Martin saw himself in the mirror. Four hands, two large ones dangling at his side and two smaller ones fondling his penis. It stiffened and rose. The small hands wore no rings.
“Ummm . . .” Connie purred again, and turned him around. Her head just reached his chin. Her dark hair was glossy, untouched by gray, and when she raised her face to kiss him he saw that the skin around her eyes glowed with freshness.
“I like it when you come home early, John.” She unbuttoned her blouse. Her breasts were full and round, with erect nipples so pink they might have been little tongues, completely different from Elizabeth’s dimpled chocolate aureoles. Martin felt his mouth fill with water and desperately he tried to picture Elizabeth, Elizabeth his wife . . .
“Come here, John,” Connie said. “Or better yet, I’ll go there.” She knelt, and Martin knew there was no image anywhere in his multiple mind that was going to keep him from John Jenkins’ lover. His own lover. Whoever.
But later, afterward, when they lay curled together in the white-lace bed, Martin turned his face away from her. It had been a long time since he had felt shame. “Connie,” he said, and his voice came out in a croak.
She didn’t seem to notice. She felt around among the bedclothes under her ass. “What’s this? A book? Did you just get it today?”
He made himself look at her eyes. They were a clear light gray, lit with a soft glow. He couldn’t answer.
“I didn’t know you were interested in architecture,” she said. “Isn’t it funny the things yo
u can still learn about a person even after six whole months of living together?”
“I live for these Wednesdays,” Elizabeth said. She leaned toward him across the kitchen table. Her streaked blonde bangs fell over her eyes, and the sleeve of her cotton blouse brushed across the butter. Gently Martin moved the butter dish. “The rest of the week I go through the motions, but there’s always a part of me counting off the hours until Wednesday. Even when I hate myself for doing it.”
“I know,” Martin said.
“You don’t know, Martin. How can you know? For six days and eighteen hours of every week, you don’t even remember I exist.”

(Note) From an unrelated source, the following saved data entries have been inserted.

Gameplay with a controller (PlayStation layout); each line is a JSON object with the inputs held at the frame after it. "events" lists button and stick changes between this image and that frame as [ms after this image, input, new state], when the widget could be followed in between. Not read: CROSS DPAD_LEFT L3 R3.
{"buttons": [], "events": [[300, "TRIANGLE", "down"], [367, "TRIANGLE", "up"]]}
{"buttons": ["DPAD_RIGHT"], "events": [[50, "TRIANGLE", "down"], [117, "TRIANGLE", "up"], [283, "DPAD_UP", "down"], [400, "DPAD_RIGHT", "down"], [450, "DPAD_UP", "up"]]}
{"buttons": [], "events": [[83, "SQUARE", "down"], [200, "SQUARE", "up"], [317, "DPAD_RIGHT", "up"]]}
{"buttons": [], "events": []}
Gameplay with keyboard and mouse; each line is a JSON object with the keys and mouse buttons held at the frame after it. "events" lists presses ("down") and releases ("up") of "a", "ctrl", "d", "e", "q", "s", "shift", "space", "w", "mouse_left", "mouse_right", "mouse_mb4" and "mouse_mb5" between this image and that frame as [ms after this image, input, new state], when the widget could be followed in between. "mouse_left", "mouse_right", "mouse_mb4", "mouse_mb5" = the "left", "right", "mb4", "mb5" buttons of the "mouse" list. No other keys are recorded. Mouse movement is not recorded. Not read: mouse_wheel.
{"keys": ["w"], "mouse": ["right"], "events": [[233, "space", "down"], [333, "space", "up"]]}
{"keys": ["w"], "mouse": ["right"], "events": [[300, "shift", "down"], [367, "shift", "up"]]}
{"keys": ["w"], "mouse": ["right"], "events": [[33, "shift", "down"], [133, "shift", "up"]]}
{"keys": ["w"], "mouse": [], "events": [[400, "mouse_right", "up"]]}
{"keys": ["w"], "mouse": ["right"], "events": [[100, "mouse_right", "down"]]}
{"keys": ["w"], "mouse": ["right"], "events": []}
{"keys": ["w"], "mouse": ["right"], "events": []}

Martin ran his hands over his face, pulling at the skin of his cheeks.
He felt tired, and slightly nauseous, and very horny, a disturbing combination. Something tugged at his mind, something white—It was gone.
Elizabeth poured them both fresh coffee. This was the Wednesday ritual—talk first, then bed, then a few precious hours with Camilla after she came home from school. Most of the talking part of the ritual centered on Elizabeth’s feelings. Martin didn’t mind. She was entitled. For thirteen years he had arrived at his own feelings through discussing Elizabeth’s. This particular vocabulary he took from her. And unlike many women, Elizabeth was fair. If he listened sincerely to an hour of emotion, she was satisfied and turned loving. She had never, even in less bizarre circumstances, taken more than was her due.
Martin couldn’t imagine how to define what was her due in these circumstances.
“It’s not as if I don’t love you still,” Elizabeth said. “I do. That’s the problem. I can’t seem to let you go.”
“I don’t want you to let go,” Martin said. The idea made his chest roil. Life without Elizabeth? Coming to himself—that was the way he thought of it each Wednesday, “coming to himself’—without seeing Elizabeth, touching Elizabeth, talking to Elizabeth . . . He breathed deeply. There could never be anybody for him but Elizabeth. There never had been, not since the first day he’d seen her striding across campus with her confident walk that made him think she could take on the whole world.